Five students from across the country had the chance to ask Chairman of the Joint Chiefs of Staff Army Gen. Martin E. Dempsey and his wife, Deanie, questions during the MCEC National Training Seminar.
The five students were chosen because of their involvement with the Military Child Education Coalition Student 2 Student program. The program is a student-led organization that welcomes incoming students to new schools and helps departing students prepare for their next school. The average military-connected student moves six to nine times between kindergarten and high school. Students faced with frequent moves must constantly integrate into a new educational system, a new community and find new friends.
Learn more about the Student 2 Student program here.
Defense Department senior leaders met with educators to answer questions and discuss the importance of education for military children. All of the commanders said their respective service branches were protecting the military child services from the budget cuts.
“The chief of naval operations has said we’re not going to touch the child development centers or our youth programs; those are fenced,” said Navy Vice Adm. Dixon R. Smith, commander of Navy Installation Command. “We’re protecting those, and they’re funded because we understand the importance of taking care of our children and families.”

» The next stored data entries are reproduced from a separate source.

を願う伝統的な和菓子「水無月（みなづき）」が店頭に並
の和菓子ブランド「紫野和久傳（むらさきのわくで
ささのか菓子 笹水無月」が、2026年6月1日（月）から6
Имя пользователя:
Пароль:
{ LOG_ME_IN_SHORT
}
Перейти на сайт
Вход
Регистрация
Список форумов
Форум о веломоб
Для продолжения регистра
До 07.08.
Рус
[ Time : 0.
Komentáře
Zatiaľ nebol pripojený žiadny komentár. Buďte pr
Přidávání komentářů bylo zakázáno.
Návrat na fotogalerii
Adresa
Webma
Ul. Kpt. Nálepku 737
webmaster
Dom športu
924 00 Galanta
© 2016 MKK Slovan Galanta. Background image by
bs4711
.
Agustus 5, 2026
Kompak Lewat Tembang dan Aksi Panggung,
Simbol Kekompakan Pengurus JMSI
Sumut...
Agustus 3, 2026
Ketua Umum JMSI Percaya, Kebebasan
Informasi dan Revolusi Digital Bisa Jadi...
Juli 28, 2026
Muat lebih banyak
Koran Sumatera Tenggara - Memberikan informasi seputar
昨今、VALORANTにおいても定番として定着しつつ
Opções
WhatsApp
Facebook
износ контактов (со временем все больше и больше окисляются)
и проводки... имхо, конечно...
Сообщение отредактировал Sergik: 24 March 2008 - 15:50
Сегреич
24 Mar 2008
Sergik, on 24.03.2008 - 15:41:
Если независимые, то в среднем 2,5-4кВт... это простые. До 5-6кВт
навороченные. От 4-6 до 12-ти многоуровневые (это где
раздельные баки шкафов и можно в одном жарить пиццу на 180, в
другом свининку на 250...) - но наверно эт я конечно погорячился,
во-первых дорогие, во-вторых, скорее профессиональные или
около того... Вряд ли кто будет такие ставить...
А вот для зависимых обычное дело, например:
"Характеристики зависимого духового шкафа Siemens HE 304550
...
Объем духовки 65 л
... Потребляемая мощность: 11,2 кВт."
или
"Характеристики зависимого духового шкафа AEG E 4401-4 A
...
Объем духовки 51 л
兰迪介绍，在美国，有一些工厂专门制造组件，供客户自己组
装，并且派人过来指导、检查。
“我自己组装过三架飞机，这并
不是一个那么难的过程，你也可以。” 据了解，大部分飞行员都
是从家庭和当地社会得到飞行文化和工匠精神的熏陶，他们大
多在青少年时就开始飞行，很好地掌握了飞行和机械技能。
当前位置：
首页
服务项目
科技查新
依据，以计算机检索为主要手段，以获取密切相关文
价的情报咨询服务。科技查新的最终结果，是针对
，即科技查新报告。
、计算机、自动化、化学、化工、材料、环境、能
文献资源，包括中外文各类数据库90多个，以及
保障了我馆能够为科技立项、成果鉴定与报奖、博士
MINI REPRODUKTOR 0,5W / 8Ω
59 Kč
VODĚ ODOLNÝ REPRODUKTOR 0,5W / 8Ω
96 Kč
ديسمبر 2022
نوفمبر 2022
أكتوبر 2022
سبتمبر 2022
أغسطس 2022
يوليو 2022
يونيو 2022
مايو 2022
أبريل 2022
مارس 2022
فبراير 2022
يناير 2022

“Family is part of readiness, and we have to have that balance between mission, family and our community,” said Army Lt. Gen. David D. Halverson, commander of the Army’s Installation Management Command. “Funding is non-negotiable. It’s really important that we commit to that family readiness.”
Dr. Mary M. Keller, MCEC president and CEO, said the organization serves about 4 million children ranging from newborn through age 23, and roughly half of those have a parent currently serving on active duty, or in the National Guard or reserves. In that group, she added, are some 1.2 million school-aged children.
Keller said transitions and separations are the most prominent challenges unique to military children.
“Kids tell us, ‘Gone is gone,’” she said. “So if mom or dad are gone for training or they’re deployed, whatever it is, that’s a separation from a child, and it means a missed birthday, but it also means that parent has a challenge in staying as connected to school as they would like to … so that whole education continuum is different for military kids.”
According to Keller, children who have active-duty military parents tend to move about three times more often than their civilian classmates.
“That translates into six to nine different schools from kindergarten until they graduate from high school,” Keller said.
Navy Adm. Harry B. Harris Jr., commander of U.S. Pacific Command, acknowledged that while being a military child affords uncommon opportunities to travel and experience other cultures, it also poses unique challenges, which fall not only on service member parents, but upon educators and support networks.
“Children of military parents repeatedly face the challenges of engagement, disengagement, and reengagement as they move to new schools every two or three years,” Harris said.
“It’s no surprise that studies have shown that children of military parents are often more vulnerable to fear and anxiety, and that those stressors manifest themselves behaviorally and academically,” the admiral said.
Harris elaborated on inherent challenges that much-traveled military children face, such as delayed school enrollment, inappropriate grade-level placement, exclusion from educational programs and extracurricular activities, and delayed graduation.
“Our educational system simply isn’t designed, much to its discredit, to support the lifestyle that accompanies a career of service,” he said.